Missa brevis (Haydn)
The Missa brevis in F major, Hob. XXII:1, is a mass by Joseph Haydn. According to Dack it is Haydn's "earliest authenticated work." It also represents some of the last of his compositional activity, as in his old age he spent some time attempting to revise it.
Composition
Dack (2009) suggests that Haydn originally composed the work when he was still a teenaged chorister at St. Stephen's Cathedral, singing under the direction of Georg Reutter. In its original form, the mass was scored for fairly rudimentary forces: two violin parts, continuo, a four-part chorus, and solo parts for two trebles. When the young Haydn, newly unemployed after being dismissed from the choir at St. Stephen's, made a pilgrimage to Mariazell, the Missa brevis was one of the works he showed the music director there.

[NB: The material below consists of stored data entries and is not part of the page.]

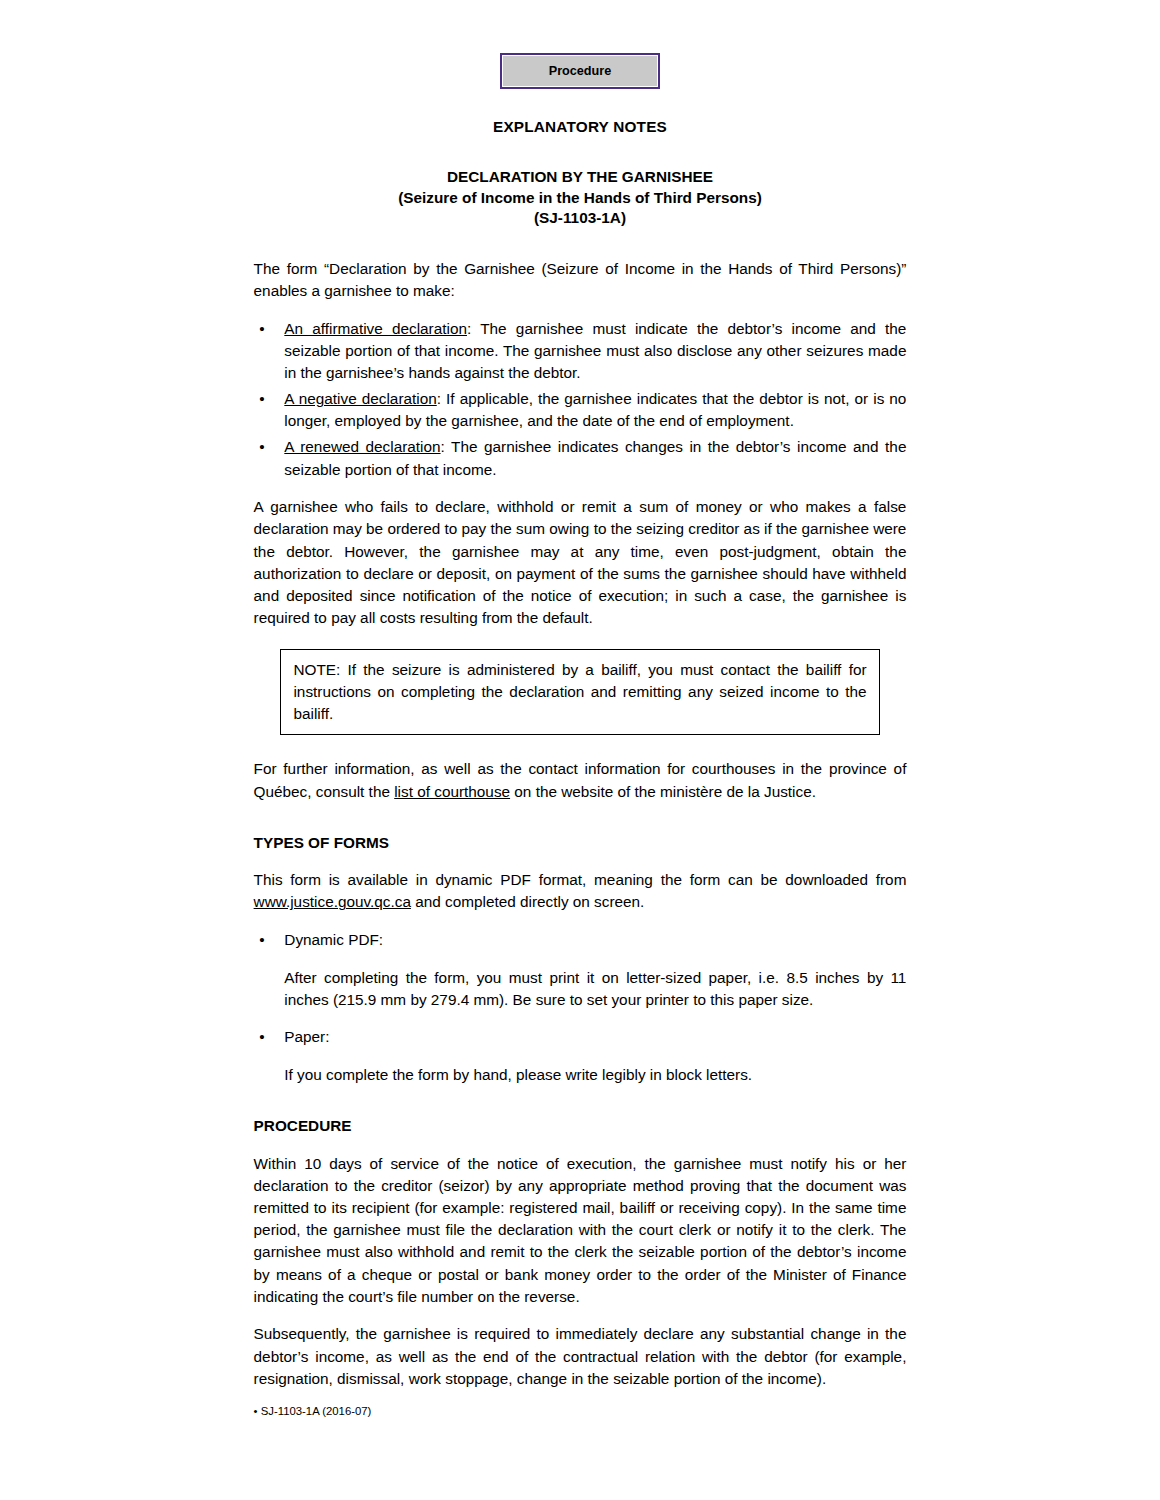Procedure
EXPLANATORY NOTES
DECLARATION BY THE GARNISHEE
(Seizure of Income in the Hands of Third Persons)
(SJ-1103-1A)
The form “Declaration by the Garnishee (Seizure of Income in the Hands of Third Persons)” enables a garnishee to make:
An affirmative declaration: The garnishee must indicate the debtor’s income and the seizable portion of that income. The garnishee must also disclose any other seizures made in the garnishee’s hands against the debtor.
A negative declaration: If applicable, the garnishee indicates that the debtor is not, or is no longer, employed by the garnishee, and the date of the end of employment.
A renewed declaration: The garnishee indicates changes in the debtor’s income and the seizable portion of that income.
A garnishee who fails to declare, withhold or remit a sum of money or who makes a false declaration may be ordered to pay the sum owing to the seizing creditor as if the garnishee were the debtor. However, the garnishee may at any time, even post-judgment, obtain the authorization to declare or deposit, on payment of the sums the garnishee should have withheld and deposited since notification of the notice of execution; in such a case, the garnishee is required to pay all costs resulting from the default.
NOTE: If the seizure is administered by a bailiff, you must contact the bailiff for instructions on completing the declaration and remitting any seized income to the bailiff.
For further information, as well as the contact information for courthouses in the province of Québec, consult the list of courthouse on the website of the ministère de la Justice.
TYPES OF FORMS
This form is available in dynamic PDF format, meaning the form can be downloaded from www.justice.gouv.qc.ca and completed directly on screen.
Dynamic PDF:
After completing the form, you must print it on letter-sized paper, i.e. 8.5 inches by 11 inches (215.9 mm by 279.4 mm). Be sure to set your printer to this paper size.
Paper:
If you complete the form by hand, please write legibly in block letters.
PROCEDURE
Within 10 days of service of the notice of execution, the garnishee must notify his or her declaration to the creditor (seizor) by any appropriate method proving that the document was remitted to its recipient (for example: registered mail, bailiff or receiving copy). In the same time period, the garnishee must file the declaration with the court clerk or notify it to the clerk. The garnishee must also withhold and remit to the clerk the seizable portion of the debtor’s income by means of a cheque or postal or bank money order to the order of the Minister of Finance indicating the court’s file number on the reverse.
Subsequently, the garnishee is required to immediately declare any substantial change in the debtor’s income, as well as the end of the contractual relation with the debtor (for example, resignation, dismissal, work stoppage, change in the seizable portion of the income).
• SJ-1103-1A (2016-07)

The work is a clear example of the Austrian missa brevis form. Redlich writes of "the Austrian type of the Missa Brevis, notorious for the hurried expediency with which large tracts of the text of the Mass are musically disposed of. In the Creed the text from "Patrem omnipotentem" to "Et vitam venturi" is dealt with in no more than twenty-nine bars. This is managed by the simultaneous singing of different sentences—the profession of catholic faith, "Et unam sanctam catholicam ... ecclesiam", tucked away in the contralto." Redlich adds that, like similar instances of the missa brevis, Haydn repeats the music for the Kyrie in the final "Dona nobis pacem" section.